■ WHAT IS NEEDED ■
Write out again the entries from the first line to the line that includes "text [187, 150, 1053, 610]", keeping both of those lines.

■ RECORD EXCERPTS ■
____
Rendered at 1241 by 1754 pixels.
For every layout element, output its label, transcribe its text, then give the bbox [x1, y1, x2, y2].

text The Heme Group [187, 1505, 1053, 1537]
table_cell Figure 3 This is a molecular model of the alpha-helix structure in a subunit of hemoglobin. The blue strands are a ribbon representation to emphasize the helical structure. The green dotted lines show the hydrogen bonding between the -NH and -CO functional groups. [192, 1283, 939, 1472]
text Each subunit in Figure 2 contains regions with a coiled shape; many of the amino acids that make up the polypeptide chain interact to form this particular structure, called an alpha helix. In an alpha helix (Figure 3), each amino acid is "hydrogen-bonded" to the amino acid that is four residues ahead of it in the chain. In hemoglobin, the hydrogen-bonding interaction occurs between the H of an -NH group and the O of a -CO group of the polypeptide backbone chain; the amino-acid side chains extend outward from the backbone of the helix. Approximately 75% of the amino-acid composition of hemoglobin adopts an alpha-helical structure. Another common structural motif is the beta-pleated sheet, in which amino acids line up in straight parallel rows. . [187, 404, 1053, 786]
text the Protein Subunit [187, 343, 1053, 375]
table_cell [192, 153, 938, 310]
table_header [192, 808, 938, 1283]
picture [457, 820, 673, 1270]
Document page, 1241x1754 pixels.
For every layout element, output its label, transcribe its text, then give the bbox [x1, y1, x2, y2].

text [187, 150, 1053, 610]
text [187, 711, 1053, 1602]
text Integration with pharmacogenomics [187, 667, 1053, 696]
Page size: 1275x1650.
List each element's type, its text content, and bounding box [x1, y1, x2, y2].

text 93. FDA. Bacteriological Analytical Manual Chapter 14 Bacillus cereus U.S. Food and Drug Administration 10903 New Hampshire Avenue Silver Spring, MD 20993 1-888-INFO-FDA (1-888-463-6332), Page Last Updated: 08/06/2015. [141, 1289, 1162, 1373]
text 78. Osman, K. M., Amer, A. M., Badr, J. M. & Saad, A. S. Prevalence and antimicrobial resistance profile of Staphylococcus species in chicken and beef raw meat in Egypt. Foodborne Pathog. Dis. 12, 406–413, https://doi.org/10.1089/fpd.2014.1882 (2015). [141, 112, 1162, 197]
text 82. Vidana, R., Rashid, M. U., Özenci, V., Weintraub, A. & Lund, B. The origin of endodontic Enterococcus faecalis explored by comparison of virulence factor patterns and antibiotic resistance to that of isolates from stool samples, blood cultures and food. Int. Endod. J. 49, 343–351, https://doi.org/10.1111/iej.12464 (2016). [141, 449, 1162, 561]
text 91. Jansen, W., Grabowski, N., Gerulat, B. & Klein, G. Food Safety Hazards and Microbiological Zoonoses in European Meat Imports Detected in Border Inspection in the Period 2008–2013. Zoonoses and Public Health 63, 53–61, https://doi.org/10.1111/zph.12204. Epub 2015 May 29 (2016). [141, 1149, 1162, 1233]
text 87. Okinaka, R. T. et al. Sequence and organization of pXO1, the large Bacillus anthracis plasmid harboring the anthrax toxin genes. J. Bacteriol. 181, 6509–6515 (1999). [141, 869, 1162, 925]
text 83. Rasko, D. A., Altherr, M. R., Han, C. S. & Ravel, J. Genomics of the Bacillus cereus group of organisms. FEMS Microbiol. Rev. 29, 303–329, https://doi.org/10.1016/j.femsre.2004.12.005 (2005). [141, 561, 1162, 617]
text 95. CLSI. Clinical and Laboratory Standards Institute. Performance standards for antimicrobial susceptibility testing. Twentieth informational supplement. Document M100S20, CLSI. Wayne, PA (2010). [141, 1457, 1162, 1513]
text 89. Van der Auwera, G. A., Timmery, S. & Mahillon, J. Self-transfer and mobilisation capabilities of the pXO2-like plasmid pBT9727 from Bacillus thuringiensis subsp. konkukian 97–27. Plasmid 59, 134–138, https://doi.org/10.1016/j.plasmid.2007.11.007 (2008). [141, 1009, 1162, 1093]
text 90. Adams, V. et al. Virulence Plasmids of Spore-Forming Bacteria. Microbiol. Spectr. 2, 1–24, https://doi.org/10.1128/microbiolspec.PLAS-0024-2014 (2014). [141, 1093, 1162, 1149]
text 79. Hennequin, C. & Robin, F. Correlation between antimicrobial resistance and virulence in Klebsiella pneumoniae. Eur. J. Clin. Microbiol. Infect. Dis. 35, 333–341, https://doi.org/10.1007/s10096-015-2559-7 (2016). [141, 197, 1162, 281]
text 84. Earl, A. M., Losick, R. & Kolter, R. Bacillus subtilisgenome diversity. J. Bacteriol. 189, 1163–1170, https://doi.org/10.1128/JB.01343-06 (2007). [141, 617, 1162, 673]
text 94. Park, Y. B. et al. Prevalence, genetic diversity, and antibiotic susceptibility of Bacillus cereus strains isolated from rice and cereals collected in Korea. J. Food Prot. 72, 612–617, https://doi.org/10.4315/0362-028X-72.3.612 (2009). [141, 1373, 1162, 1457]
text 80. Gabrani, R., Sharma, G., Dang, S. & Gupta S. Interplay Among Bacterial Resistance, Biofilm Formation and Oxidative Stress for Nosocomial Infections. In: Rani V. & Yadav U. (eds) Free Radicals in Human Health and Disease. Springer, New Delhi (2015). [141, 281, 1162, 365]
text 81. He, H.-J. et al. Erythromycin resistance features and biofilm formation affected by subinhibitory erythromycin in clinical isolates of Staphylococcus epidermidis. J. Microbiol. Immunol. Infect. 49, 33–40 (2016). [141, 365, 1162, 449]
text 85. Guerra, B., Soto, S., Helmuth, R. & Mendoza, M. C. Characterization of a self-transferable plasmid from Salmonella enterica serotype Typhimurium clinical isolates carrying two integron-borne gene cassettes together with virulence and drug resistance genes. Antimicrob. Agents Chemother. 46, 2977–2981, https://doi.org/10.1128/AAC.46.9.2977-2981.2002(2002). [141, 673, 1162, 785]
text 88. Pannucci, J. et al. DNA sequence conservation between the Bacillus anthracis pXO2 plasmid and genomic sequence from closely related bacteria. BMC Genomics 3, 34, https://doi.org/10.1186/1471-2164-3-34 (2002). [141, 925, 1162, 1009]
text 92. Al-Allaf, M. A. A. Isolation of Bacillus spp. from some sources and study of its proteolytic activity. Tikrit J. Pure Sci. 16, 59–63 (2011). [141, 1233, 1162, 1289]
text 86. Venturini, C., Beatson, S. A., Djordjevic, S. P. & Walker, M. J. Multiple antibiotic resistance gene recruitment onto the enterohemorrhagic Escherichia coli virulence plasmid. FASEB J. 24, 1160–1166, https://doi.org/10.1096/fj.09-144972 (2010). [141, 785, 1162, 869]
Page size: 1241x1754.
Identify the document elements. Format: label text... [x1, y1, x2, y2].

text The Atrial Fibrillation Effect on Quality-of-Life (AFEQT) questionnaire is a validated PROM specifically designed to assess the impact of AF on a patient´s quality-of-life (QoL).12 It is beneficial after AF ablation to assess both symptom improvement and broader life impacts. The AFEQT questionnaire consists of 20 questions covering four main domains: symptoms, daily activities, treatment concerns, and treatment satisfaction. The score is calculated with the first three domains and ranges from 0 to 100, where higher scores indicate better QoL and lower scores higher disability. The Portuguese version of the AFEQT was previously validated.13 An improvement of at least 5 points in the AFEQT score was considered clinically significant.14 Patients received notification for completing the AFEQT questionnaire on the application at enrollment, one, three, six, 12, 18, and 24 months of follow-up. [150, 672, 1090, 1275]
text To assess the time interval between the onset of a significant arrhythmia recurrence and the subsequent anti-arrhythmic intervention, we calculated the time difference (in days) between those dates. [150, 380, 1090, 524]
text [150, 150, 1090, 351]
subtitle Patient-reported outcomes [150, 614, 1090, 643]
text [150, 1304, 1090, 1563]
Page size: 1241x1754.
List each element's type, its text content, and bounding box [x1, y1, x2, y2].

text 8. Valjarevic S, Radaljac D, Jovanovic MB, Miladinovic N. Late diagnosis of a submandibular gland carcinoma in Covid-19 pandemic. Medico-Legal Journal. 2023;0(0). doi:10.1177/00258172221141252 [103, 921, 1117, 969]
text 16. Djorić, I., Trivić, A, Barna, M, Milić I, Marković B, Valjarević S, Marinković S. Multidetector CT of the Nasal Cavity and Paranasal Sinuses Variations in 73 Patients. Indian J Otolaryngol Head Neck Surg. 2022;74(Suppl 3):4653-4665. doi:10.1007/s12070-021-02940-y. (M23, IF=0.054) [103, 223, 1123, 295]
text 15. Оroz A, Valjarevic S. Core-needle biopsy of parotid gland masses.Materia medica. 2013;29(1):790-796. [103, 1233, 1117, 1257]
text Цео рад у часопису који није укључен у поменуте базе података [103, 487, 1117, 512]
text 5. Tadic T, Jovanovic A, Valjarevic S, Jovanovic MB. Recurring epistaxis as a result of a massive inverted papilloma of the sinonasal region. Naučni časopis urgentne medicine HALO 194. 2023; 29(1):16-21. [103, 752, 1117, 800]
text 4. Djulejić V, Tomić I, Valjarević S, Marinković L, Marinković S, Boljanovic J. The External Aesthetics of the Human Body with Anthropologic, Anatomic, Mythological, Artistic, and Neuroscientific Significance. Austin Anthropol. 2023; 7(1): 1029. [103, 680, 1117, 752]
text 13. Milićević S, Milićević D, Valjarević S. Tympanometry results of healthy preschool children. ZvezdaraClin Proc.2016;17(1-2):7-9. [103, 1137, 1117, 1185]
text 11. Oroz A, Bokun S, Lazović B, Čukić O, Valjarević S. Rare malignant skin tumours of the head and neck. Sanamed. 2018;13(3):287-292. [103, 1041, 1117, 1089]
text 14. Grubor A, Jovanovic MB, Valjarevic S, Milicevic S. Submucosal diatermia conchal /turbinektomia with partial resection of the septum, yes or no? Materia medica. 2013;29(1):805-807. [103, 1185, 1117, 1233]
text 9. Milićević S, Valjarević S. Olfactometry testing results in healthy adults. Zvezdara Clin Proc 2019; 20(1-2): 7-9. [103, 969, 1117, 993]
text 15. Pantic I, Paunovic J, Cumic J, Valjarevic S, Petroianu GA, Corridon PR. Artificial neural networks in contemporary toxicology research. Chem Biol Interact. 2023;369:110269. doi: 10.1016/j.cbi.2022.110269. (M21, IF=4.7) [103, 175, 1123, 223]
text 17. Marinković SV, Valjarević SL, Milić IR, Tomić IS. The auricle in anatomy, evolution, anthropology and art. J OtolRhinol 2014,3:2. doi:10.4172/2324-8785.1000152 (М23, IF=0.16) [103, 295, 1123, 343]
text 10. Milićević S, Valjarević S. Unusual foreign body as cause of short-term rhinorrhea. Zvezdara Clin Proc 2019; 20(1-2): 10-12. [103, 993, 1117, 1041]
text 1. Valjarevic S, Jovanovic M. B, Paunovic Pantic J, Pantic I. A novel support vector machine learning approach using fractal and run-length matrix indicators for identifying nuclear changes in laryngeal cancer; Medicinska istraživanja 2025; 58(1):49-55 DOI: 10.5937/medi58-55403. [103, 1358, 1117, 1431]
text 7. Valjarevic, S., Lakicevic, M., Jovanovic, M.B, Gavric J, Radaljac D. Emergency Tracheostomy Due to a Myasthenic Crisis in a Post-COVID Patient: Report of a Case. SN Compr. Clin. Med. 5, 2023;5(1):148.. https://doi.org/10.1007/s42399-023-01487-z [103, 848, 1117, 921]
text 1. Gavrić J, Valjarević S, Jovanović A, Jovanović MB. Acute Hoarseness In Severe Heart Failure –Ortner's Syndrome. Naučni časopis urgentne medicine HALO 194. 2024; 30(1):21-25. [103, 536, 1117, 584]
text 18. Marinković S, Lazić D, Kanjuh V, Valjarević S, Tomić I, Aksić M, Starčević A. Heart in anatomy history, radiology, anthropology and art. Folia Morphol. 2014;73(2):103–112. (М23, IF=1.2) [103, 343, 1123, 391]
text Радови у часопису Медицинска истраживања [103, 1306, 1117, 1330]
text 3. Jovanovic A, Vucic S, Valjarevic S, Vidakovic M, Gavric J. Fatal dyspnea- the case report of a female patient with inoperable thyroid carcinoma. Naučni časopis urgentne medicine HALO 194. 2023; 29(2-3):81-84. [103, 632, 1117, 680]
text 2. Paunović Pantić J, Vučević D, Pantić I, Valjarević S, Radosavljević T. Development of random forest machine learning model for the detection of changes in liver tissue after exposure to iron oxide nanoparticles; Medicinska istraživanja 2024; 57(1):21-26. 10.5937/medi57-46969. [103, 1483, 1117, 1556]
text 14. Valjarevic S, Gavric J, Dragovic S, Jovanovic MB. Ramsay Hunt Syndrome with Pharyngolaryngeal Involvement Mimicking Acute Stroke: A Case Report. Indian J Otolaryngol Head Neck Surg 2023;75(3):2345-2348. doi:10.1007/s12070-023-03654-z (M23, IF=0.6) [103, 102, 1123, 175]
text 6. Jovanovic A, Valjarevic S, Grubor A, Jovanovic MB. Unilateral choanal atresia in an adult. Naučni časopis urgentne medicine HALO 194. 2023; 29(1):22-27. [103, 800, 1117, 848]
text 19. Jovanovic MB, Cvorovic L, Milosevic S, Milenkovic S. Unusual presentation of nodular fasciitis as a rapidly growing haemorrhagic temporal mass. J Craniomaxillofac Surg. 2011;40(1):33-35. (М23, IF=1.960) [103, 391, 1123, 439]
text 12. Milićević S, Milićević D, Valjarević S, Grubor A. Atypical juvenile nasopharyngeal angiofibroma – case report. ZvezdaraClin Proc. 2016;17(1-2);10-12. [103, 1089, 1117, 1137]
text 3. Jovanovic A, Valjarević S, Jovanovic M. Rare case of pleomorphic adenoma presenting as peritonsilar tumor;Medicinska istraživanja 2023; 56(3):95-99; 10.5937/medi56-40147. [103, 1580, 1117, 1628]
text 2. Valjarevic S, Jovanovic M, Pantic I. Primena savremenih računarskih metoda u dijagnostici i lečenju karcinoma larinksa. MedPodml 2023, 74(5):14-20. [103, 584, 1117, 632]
____
■ WRITTEN SOLUTION ■
Rendered at 1241 by 1754 pixels.
For every layout element, output its label, transcribe its text, then give the bbox [x1, y1, x2, y2].

text The Heme Group [187, 1505, 1053, 1537]
table_cell Figure 3 This is a molecular model of the alpha-helix structure in a subunit of hemoglobin. The blue strands are a ribbon representation to emphasize the helical structure. The green dotted lines show the hydrogen bonding between the -NH and -CO functional groups. [192, 1283, 939, 1472]
text Each subunit in Figure 2 contains regions with a coiled shape; many of the amino acids that make up the polypeptide chain interact to form this particular structure, called an alpha helix. In an alpha helix (Figure 3), each amino acid is "hydrogen-bonded" to the amino acid that is four residues ahead of it in the chain. In hemoglobin, the hydrogen-bonding interaction occurs between the H of an -NH group and the O of a -CO group of the polypeptide backbone chain; the amino-acid side chains extend outward from the backbone of the helix. Approximately 75% of the amino-acid composition of hemoglobin adopts an alpha-helical structure. Another common structural motif is the beta-pleated sheet, in which amino acids line up in straight parallel rows. . [187, 404, 1053, 786]
text the Protein Subunit [187, 343, 1053, 375]
table_cell [192, 153, 938, 310]
table_header [192, 808, 938, 1283]
picture [457, 820, 673, 1270]
Document page, 1241x1754 pixels.
For every layout element, output its label, transcribe its text, then give the bbox [x1, y1, x2, y2].

text [187, 150, 1053, 610]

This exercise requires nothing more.